I'll grant that the common law does provide mechanism for the people (as opposed to my example of providing mechanism for itself.) Of course, statute law often does that as well. For example, laws creating limited liability corporations (which I think I recall had to override common law.) These too are important modern inventions by common law countries, but not inventions of common law.

But common law (a common libertarian obsession) is a distraction from my point, that the US Constitution was primarily intended to define mechanism, not policy such as rights. Now that statement may be "absurd and awful" to you, Nick, with your heavy investment in ideology and received interpretation of law. But it's a fair historical hypothesis begging for an unbiased examination. So what examination do you give it besides crying "absurd and awful"?

Not much that I can see. Instead you unleash a torrent of unbacked and arguable (if not incorrect) assertions. For example, you write:

"In this case, the Founders (which for the Bill of Rights are the anti-Federalists, not generally the Federalists as Mike suggests) clearly had in their minds that the main purpose of the mechanisms was to protect individual rights..."

While the anti-Federalists won their Bill of Rights, it was written by arch Federalist Madison. And mechanism proponent, if I'm right. If anti-Federalists had written the Bill of Rights, we'd expect rather clear statements of rights not just against the federal government, but against everybody. Instead, we see extremely skimpy statement of rights, almost as if invoking the principle of least authority in rights. But exactly enough for mechanism purposes. I don't know if the anti-Federalists were snookered into thinking the rights were more generous, or if they were satisfied that they were adequate. But it's obvious that they don't resemble the Virginia Bill of Rights very much in ways typical of Madison, as I discussed.

You also say:

""Life" and "liberty" occur three times in the Constitution; "property" is protected in four different places. Mike's beloved welfare state, on the other hand, occurs nowhere in the Constitution. Much of the Constitution was intended to protect the mechanisms of the common law from the hubristic policymaking of legislatures and the arbitrary actions of government officials."

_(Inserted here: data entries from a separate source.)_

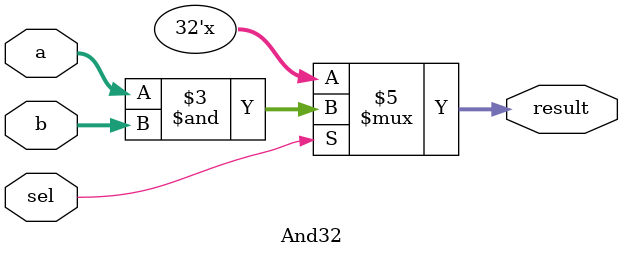
<source format=v>
`timescale 1ns / 1ps


module And32(input[31:0] a, b, input sel, output reg [31:0] result);
always @ (*)
    if(sel == 1) result = a & b;
    else result = 32'bxxxxxxxxxxxxxxxxxxxxxxxxxxxxxxxx;
endmodule

</source>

Far be it from me to snicker at the lame argument of counting uses of words without context, but you're really silly here. And if you want to say welfare state doesn't occur in the Constitution, well neither does common law. But I wouldn't expect such an anacronism, would you? If I'm right about mechanism, not policy, then there's no contradiction between the Constitution and the welfare state. Unlike, say, the Virginia Bill of Rights.

Now, if you're going to insist that the idea was to protect the common law from legislators, then I really have to wonder how the 5th Amendment came to permit deprivation of life, liberty, and property by due process of law. How do you read that as protecting the common law?

"The recent great strides of progress in human history, such as the Industrial Revolution, the Information Revolution, and the abolition of slavery, were propagated by common law countries."

Now that's just silly. Those were widespread events, taking place over many nations with many different legal systems. Slavery, for example, was abolished innumerable times in innumerable countries. And we were among the last, with our commonlaw protecting slavery to the end. And slavery was never abolished by common law: always by legislation or other centralized fiat. The industrial revolution occurred in many other non-commonlaw nations, such as Germany. And the Information Revolution has prospered in large part due to non-commonlaw nations such as Japan and Sweden.

I recommend that you re-read my essay, and put up some real objections.

1 comment:

D.R.M. said...

"I really enjoy when I get a good, hostile reading of my ideas by somebody with an axe to grind. First, because it stimulates my thinking a great deal, and second because such emotional, ideological responses invariably contain many errors whose debunking educates me."